Albert J. Marro / Staff Photo
John Wing has been in the pizza business for 35 years and has owned the Domino’s Rutland franchise for 30 years. Below, Wing talks about the business.
If you asked John Wing 34 years ago what he’d wind up doing for a living, making pizzas would not be at the top of his list.
But that’s what the Rutland native has been doing — the last 30 years as owner of the local Domino’s Pizza franchise on Wales Street.
“It gave me the opportunity to own my own business and it was an excellent company to be associated with,” Wing said. “And throughout the years, it’s been very good to me and my family.”
Wing’s career began innocently enough. In 1979, he began delivering pizzas for Phil George, who owned the Rutland Domino’s franchise. From there, Wing spent a year and a half learning the business at George’s other Domino’s store in Saratoga Springs, N.Y., where he ended up as manager.
When George decided to sell the Rutland store, which was located on Center Street, Wing jumped at the chance. That was 30 years ago.
“I often said I was in the right place at the right time,” Wing said the other day, standing behind the counter wearing a Domino’s baseball cap and a slightly flour-stained black apron.
When the Mount St. Joseph Academy graduate and former University of Vermont student started in the business, Domino’s sold two sizes of pizza, eight toppings and one size of Coke. Today, there’s a whole lot more than just three sizes of pizza and five different crusts on the menu. The expanded menu includes breadsticks, cheesy bread, sandwiches, pasta bowls and dessert items.
A Domino’s tractor-trailer delivers premade dough, sauce and other items (except Coke) from the company’s commissary in Granby, Conn.
The Wales Street store has two large automated ovens that can churn out as many as 150 pizzas an hour.
While making up an order of cheesy bread for a regular customer the other day, Wing said Super Bowl Sunday and Halloween are the busiest days of the year with Fridays routinely the busiest day of the week.
Wing hardly has a corner on the local pizza business.
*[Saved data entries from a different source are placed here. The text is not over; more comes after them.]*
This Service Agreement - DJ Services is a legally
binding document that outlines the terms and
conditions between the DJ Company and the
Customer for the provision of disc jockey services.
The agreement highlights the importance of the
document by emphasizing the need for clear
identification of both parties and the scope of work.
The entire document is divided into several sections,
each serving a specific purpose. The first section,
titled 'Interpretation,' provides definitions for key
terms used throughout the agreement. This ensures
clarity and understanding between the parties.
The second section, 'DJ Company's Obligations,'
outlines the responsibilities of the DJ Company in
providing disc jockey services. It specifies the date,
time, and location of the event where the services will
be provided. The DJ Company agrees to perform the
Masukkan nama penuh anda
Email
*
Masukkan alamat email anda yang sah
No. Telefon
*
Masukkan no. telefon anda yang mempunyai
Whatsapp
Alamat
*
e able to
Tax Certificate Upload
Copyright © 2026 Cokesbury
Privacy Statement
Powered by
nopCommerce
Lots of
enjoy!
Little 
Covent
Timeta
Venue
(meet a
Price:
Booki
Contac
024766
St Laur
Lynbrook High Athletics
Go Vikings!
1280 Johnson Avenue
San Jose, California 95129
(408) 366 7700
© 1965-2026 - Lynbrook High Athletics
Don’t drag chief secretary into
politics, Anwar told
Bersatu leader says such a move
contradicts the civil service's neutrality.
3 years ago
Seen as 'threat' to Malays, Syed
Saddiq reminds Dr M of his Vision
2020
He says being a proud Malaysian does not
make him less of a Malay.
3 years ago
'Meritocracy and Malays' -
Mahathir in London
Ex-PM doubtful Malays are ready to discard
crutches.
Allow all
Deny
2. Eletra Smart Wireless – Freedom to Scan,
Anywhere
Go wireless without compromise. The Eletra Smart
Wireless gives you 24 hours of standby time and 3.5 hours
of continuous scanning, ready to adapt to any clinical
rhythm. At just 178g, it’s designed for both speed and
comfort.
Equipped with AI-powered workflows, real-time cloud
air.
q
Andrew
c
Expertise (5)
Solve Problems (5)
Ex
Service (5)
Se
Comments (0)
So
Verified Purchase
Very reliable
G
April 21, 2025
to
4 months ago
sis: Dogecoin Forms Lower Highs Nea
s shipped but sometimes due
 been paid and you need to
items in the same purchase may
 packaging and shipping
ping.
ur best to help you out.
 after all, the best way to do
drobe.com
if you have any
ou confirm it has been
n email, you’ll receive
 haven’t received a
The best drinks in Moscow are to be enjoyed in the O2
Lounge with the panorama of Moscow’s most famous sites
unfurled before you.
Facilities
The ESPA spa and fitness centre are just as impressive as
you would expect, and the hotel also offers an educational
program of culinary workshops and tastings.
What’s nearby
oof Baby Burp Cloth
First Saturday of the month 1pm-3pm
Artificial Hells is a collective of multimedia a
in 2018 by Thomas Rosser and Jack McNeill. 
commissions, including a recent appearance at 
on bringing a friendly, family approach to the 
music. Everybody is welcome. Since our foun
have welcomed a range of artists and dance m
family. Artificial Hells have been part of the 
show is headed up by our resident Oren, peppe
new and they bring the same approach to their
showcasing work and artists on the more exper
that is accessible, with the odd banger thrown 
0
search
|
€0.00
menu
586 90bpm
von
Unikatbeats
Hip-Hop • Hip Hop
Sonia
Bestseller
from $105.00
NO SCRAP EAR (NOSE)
A quick look at the Yellow Pages or just drive around town and it’s not hard to run into another place that sells pizza.
So what’s the secret to surviving in a highly competitive business?
“Many have come and gone over the years and the stronger ones remain,” Wing said.
A plus for the store is its speedy deliveries. While Dominos abandoned its promise of delivery within 30 minutes or less a number of years ago, Wing’s drivers deliver within 30 minutes 95 percent of the time compared to 85 percent companywide.
Of the store’s 13 employees, many have been with Wing 10 years or more with one worker logging 28 years with the company.
(Drivers get paid by the hour, plus tips and mileage reimbursement).
In fact, after so many years of making pizza, he said “the most difficult thing is training new people.”
“I try to make it as easy for people to work here as they can,” said Wing, who hails from a well-known Rutland family that includes his parents Mary and Leonard Wing. “I firmly believe that you work so you can enhance your life and not the other way around.”
The store’s efforts have been recognized by the company with awards for speedy service in 1989, a 10/10 Award in 1997 and a Positive Impact Award in 2005 for his personal donation of $2,500 toward the Hurricane Katrina relief efforts.
Wing and his wife, Meg, have three children and all are involved in the business. Their son, Bartley, helps manage the Rutland store while daughter, Kirstin, manages a Domino’s store for another franchise in Burlington. Their other daughter, Susan, has worked in the business as well while attending college to earn a degree in architecture.
Wing still has time for giving back to the community, helping his alma mater, Mount St. Joseph Academy.
He’s also is the primary administrator of the Evelyn Gammons Costello Fund, a family scholarship that has raised more than $100,000 for children of single parent homes who cannot afford tuition.
Wing and his family were honored with the MSJ annual Philanthropy Award for 2010.
At 55, Wing spends several days at the store and when he’s not there he keeps tabs on the business from his home computer.
Eventually, he’ll turn the store over to his son but that day is not yet on the horizon.
“I still enjoy doing my job,” he said.